WASHINGTON – Former Secretary of State George P. Shultz, a titan of American academia, business and diplomacy who spent most of the 1980s trying to improve Cold War relations with the Soviet Union and forging a course for peace in the Middle East, has died. He was 100.
Shultz died Saturday at his home on the campus of Stanford University, where he was a distinguished fellow at the Hoover Institution, a think tank, and professor emeritus at Stanford’s Graduate School of Business.
The Hoover Institution announced Shultz’s death on Sunday. A cause of death was not provided.
A lifelong Republican, Shultz held three major Cabinet positions in GOP administrations during a lengthy career of public service.

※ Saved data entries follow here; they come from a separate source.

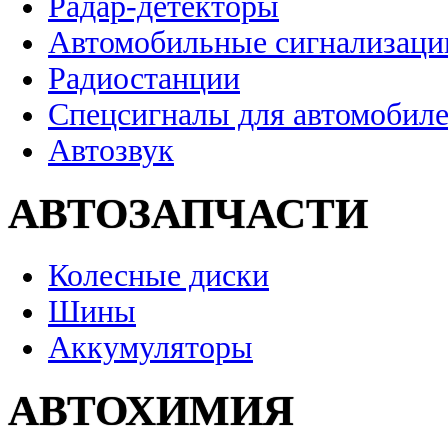
Радар-детекторы
Автомобильные сигнализаци
Радиостанции
Спецсигналы для автомобил
Автозвук
АВТОЗАПЧАСТИ
Колесные диски
Шины
Аккумуляторы
АВТОХИМИЯ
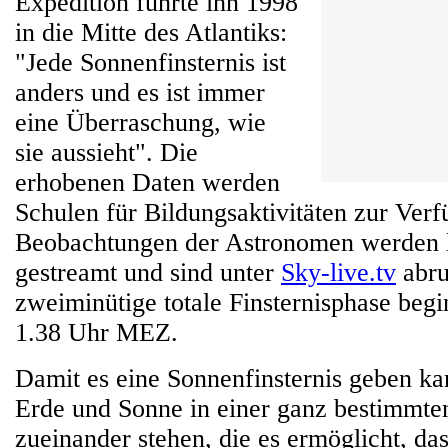
Expedition führte ihn 1998
in die Mitte des Atlantiks:
"Jede Sonnenfinsternis ist
anders und es ist immer
eine Überraschung, wie
sie aussieht". Die
erhobenen Daten werden
Schulen für Bildungsaktivitäten zur Verf
Beobachtungen der Astronomen werden li
gestreamt und sind unter
Sky-live.tv
abru
zweiminütige totale Finsternisphase begi
1.38 Uhr MEZ.
Damit es eine Sonnenfinsternis geben k
Erde und Sonne in einer ganz bestimmten
zueinander stehen, die es ermöglicht, das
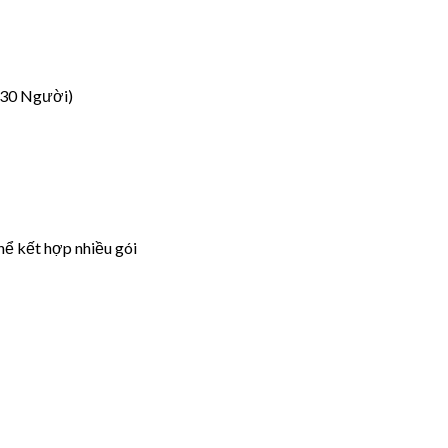
 30 Người)
hể kết hợp nhiều gói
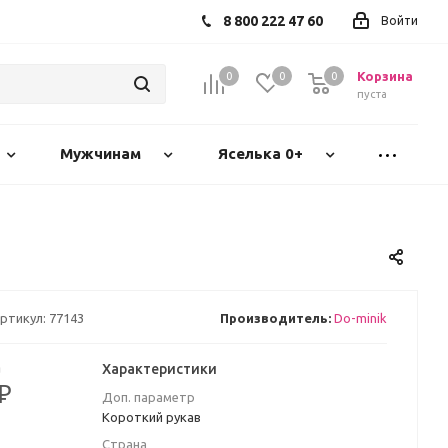
8 800 222 47 60
Войти
Корзина
0
0
0
пуста
Мужчинам
Яселька 0+
ртикул:
77143
Производитель:
Do-minik
а
Характеристики
 ₽
Доп. параметр
Короткий рукав
Страна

He was labor secretary, treasury secretary and director of the Office of Management and Budget under President Richard M. Nixon before spending more than six years as President Ronald Reagan’s secretary of state.

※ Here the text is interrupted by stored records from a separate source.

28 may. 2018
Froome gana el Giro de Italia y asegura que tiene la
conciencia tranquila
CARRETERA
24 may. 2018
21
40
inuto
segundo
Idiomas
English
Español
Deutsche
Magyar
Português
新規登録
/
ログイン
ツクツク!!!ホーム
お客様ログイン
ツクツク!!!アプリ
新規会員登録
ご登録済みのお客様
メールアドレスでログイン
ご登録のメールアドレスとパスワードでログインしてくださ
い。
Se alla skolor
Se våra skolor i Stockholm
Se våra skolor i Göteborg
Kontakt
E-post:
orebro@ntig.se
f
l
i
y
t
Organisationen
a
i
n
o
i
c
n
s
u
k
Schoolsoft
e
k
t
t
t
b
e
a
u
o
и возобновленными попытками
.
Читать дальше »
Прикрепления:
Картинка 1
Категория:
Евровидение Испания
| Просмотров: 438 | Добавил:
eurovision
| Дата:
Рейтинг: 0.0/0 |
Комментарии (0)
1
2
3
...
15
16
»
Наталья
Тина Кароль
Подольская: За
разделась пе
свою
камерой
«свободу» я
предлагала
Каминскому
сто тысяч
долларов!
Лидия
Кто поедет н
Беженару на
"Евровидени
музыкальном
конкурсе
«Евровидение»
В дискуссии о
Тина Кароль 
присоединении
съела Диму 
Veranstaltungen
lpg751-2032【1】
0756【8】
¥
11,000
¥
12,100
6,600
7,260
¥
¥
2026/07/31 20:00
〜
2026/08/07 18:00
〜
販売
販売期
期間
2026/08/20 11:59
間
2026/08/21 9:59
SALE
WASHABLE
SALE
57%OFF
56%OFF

“He was a gentleman of honor and ideas, dedicated to public service and respectful debate, even into his 100th year on Earth,” President Joe Biden said in a statement. “That’s why multiple presidents, of both political parties, sought his counsel. I regret that, as president, I will not be able to benefit from his wisdom, as have so many of my predecessors.”
Shultz was the second-longest serving secretary of state since World War I I and had been the oldest surviving former Cabinet member of any administration.
Condoleezza Rice, also a former secretary of state and current director of the Hoover Institution, said in a statement that Shultz “will be remembered in history as a man who made the world a better place.”